Prost! Lexikon der Getränke. Diese Woche: St. Peters India Pale Ale

Ein englisches IPA und die ewige Schönheit

Stadtleben | MS | aus FALTER 03/16 vom 20.01.2016

St. Peter' s wirkt so, als ob es schon seit Hunderten von Jahren da wäre. Die grüne, abgeflachte Glasflasche mit dem ovalen, goldumrandeten Etikett schaut unglaublich zeitlos aus. Auch die Typografie und die grün in rosa verlaufende Farbfläche sind keinem Trend unterworfen -und doch schaut das alles so schick aus.

So viel zum einnehmenden Erscheinungsbild. St. Peter's Brewery hat ihren Sitz im Süden des abgelegenen Städtchens Norwich im noch abgelegeneren Bungay (Suffolk) und ist gerade einmal 20 Jahre alt. Gut erhaltene Gebäude aus dem Mittelalter prägen diese malerische Landschaft, was sich vermutlich auf das ästhetische Empfinden der Menschen auswirkt. Die Braumeister geben sich stolz auf ihr Wasser, das aus dem eigenen Brunnen kommt. Sie nennen es liebevoll liquor statt water. Liquor lässt sich sowohl mit "Flüssigkeit" als auch mit "alkoholisches Getränk" übersetzen. Es ist wohl ein Ausdruck der Freude auf die bevorstehende Wandlung des Wassers in Bier. Das Wasser kommt durch eine dicke Kalkschicht: Das Ergebnis ist ein ausgewogener Mineralgehalt ohne Nitrate.

▸ Vorliegende Daten
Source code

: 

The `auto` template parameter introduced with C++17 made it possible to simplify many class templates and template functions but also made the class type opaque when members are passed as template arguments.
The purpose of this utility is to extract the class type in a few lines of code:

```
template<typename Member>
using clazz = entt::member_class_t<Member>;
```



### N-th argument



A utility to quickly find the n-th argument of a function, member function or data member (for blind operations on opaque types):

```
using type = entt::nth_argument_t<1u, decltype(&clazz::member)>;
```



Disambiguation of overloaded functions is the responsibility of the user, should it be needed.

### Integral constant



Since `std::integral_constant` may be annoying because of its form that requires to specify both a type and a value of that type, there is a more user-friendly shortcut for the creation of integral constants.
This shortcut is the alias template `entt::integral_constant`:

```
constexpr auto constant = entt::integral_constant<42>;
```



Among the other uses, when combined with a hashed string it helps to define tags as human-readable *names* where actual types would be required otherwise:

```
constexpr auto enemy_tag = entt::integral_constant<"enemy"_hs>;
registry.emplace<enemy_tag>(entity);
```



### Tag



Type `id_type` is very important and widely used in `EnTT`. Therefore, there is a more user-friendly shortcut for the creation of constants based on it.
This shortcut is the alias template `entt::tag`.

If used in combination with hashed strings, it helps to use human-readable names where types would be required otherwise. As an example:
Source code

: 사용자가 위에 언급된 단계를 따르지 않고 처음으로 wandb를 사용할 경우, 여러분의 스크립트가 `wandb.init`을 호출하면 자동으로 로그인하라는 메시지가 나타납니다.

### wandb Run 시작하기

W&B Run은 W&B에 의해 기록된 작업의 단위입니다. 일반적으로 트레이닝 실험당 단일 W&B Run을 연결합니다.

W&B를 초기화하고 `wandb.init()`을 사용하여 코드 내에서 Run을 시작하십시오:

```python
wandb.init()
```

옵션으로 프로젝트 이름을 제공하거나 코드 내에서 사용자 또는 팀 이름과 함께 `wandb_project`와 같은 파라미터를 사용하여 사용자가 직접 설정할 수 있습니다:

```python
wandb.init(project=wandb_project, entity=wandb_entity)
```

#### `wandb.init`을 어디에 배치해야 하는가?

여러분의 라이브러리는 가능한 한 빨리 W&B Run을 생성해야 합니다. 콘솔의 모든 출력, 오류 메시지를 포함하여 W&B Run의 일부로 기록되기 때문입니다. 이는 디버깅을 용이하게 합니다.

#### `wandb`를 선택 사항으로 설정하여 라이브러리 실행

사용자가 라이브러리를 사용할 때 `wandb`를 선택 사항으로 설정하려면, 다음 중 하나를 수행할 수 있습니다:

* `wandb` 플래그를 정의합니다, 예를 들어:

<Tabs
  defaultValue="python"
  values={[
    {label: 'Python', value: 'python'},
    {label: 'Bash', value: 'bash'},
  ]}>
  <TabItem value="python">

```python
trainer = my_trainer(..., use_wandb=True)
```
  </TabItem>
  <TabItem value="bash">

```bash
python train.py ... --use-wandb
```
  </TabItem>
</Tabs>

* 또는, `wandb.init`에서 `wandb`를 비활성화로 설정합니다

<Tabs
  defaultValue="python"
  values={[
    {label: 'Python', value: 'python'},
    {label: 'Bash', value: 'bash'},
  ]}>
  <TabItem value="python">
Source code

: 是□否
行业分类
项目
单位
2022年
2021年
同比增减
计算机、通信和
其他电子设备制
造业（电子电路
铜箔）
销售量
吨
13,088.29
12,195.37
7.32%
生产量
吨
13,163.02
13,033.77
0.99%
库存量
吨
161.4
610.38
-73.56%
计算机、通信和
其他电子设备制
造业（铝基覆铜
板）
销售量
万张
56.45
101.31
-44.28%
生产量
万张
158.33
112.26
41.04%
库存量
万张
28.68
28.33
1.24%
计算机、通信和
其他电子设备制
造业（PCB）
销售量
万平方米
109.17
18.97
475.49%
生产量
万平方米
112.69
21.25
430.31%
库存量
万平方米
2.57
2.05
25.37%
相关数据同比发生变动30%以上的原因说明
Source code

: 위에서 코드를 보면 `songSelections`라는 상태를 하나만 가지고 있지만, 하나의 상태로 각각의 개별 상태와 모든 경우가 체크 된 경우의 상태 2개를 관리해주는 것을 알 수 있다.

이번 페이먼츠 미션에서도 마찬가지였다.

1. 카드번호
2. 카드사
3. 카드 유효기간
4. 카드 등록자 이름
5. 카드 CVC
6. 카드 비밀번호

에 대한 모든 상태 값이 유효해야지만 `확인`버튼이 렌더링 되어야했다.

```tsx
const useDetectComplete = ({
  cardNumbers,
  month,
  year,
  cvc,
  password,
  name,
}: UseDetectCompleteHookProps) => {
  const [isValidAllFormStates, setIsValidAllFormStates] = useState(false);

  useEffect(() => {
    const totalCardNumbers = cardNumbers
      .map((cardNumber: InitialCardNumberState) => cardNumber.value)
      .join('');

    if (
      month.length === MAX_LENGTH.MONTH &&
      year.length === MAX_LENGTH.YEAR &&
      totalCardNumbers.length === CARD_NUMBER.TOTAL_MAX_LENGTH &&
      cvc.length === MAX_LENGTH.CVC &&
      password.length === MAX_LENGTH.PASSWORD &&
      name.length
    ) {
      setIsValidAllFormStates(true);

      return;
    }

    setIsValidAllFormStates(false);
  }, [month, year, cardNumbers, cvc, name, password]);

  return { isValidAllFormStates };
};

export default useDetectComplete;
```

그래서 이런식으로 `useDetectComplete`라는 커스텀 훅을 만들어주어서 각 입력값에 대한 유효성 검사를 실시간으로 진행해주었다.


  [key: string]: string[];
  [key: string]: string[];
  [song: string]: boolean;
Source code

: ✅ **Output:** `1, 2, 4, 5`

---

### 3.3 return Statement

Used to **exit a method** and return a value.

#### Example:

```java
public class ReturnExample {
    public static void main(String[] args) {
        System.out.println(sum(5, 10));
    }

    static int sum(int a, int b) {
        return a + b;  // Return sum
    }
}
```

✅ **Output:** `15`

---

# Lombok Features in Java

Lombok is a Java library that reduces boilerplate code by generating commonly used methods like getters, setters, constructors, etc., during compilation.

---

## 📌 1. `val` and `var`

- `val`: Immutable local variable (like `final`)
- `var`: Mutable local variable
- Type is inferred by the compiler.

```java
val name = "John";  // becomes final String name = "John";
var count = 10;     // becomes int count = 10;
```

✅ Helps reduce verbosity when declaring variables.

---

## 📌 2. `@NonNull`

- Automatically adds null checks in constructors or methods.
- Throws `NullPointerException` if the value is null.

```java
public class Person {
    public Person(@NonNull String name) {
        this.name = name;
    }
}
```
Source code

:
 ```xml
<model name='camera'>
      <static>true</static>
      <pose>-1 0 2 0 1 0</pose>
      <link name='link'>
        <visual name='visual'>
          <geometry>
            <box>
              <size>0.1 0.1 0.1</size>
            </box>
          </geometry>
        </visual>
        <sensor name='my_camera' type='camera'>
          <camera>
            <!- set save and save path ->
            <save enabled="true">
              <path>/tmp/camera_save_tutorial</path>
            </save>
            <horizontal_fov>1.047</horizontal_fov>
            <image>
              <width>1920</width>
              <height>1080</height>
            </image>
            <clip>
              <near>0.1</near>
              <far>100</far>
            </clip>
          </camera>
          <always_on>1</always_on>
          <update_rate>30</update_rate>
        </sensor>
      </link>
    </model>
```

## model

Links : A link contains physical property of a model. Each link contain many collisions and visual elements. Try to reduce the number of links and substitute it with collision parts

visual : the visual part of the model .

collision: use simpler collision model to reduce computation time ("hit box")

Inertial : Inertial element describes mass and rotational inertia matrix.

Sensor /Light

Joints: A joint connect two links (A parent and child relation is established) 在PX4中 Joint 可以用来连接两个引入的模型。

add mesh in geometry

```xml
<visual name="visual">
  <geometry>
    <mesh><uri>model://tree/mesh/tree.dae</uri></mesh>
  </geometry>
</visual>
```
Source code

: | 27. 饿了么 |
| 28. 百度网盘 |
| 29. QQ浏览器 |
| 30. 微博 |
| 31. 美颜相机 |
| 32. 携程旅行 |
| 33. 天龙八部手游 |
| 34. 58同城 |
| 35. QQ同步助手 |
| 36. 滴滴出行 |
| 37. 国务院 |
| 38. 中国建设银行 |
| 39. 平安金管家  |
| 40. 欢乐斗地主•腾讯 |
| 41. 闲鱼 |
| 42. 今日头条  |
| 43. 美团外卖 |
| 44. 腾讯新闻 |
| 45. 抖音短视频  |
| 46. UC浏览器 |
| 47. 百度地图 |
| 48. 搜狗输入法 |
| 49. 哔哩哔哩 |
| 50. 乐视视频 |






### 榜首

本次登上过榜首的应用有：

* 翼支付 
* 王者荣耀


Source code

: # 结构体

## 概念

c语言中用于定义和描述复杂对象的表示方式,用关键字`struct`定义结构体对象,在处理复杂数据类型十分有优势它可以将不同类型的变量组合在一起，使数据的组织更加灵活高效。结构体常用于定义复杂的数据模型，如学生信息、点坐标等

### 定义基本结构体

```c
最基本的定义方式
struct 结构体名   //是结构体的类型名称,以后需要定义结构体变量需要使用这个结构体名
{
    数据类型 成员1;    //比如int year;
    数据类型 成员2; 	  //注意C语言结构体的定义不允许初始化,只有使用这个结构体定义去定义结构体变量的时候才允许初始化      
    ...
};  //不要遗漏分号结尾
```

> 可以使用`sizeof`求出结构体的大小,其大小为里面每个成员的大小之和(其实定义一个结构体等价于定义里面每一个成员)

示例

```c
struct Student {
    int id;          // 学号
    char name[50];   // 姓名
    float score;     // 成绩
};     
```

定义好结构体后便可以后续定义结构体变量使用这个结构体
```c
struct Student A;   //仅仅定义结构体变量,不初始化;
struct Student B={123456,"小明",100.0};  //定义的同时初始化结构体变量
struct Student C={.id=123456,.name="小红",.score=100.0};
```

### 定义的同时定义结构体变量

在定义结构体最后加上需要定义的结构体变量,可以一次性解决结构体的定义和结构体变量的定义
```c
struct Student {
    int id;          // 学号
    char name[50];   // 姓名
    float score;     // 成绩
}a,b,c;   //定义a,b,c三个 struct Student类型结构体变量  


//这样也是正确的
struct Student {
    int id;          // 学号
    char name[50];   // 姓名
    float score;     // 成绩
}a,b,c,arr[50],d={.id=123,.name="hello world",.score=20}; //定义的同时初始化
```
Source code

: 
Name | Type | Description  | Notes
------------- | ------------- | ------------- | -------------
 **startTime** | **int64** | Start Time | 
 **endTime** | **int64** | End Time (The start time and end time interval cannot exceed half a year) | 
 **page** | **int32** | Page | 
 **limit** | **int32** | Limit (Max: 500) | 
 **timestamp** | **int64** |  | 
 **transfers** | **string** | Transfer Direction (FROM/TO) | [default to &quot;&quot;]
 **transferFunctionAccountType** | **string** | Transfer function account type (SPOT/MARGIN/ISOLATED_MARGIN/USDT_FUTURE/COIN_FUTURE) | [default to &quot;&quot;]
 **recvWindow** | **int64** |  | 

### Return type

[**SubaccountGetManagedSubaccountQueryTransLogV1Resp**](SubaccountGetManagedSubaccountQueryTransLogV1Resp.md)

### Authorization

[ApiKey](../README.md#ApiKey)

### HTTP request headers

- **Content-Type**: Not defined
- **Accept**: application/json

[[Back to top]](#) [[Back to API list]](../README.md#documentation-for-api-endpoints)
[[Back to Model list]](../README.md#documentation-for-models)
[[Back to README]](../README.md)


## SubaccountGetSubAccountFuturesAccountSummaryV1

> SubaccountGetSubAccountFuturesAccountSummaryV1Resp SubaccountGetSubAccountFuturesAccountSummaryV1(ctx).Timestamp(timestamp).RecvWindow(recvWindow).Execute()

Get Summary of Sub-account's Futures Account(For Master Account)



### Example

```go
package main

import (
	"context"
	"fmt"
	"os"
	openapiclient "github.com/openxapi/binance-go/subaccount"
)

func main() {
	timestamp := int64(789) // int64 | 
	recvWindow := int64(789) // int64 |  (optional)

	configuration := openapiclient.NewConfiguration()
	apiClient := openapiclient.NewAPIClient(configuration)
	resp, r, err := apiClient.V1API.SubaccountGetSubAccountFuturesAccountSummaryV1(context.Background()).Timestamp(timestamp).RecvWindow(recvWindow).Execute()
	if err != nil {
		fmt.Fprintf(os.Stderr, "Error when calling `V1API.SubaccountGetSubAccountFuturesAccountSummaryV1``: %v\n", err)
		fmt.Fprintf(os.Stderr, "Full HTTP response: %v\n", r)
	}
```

▸ Aufgaben
a: Erkläre mit ein bis drei Sätzen, woher laut dem Artikel über das St. Peter's IPA der ausgewogene Mineralgehalt ohne Nitrate im Brauwasser kommt.
b: Beantworte diese Fragen zum Artikel über das St. Peter's IPA:
(i) Welche Form und Farbe hat die Glasflasche?
(ii) Wie alt ist die St. Peter's Brewery?
(iii) Wie nennen die Braumeister ihr Wasser statt "water"?
c: Schreibe den Artikel über das St. Peter's IPA im Anschluss an seinen letzten Satz weiter.

▸ Lösungen
a: Das Wasser stammt aus dem eigenen Brunnen der Brauerei und fließt durch eine dicke Kalkschicht. Dadurch hat es einen ausgewogenen Mineralgehalt ohne Nitrate.

b:
(i) Sie ist grün und abgeflacht.
(ii) Sie ist gerade einmal 20 Jahre alt.
(iii) Sie nennen es "liquor".

c:
Das India Pale Ale ist nichts für zimperliche Gaumen: herb, kräftig und dafür erfunden worden, die bitteren Seiten des Lebens zu akzeptieren. Im Englischen kommt bei der Beschreibung des IPAs das Wort zesty zum Einsatz, womit nicht der schmale Zitrusstreifen gemeint ist, sondern das Pikante im Allgemeinen. St. Peter's IPA ist im gut sortierten Craft-Beer-Geschäft um etwa vier Euro erhältlich.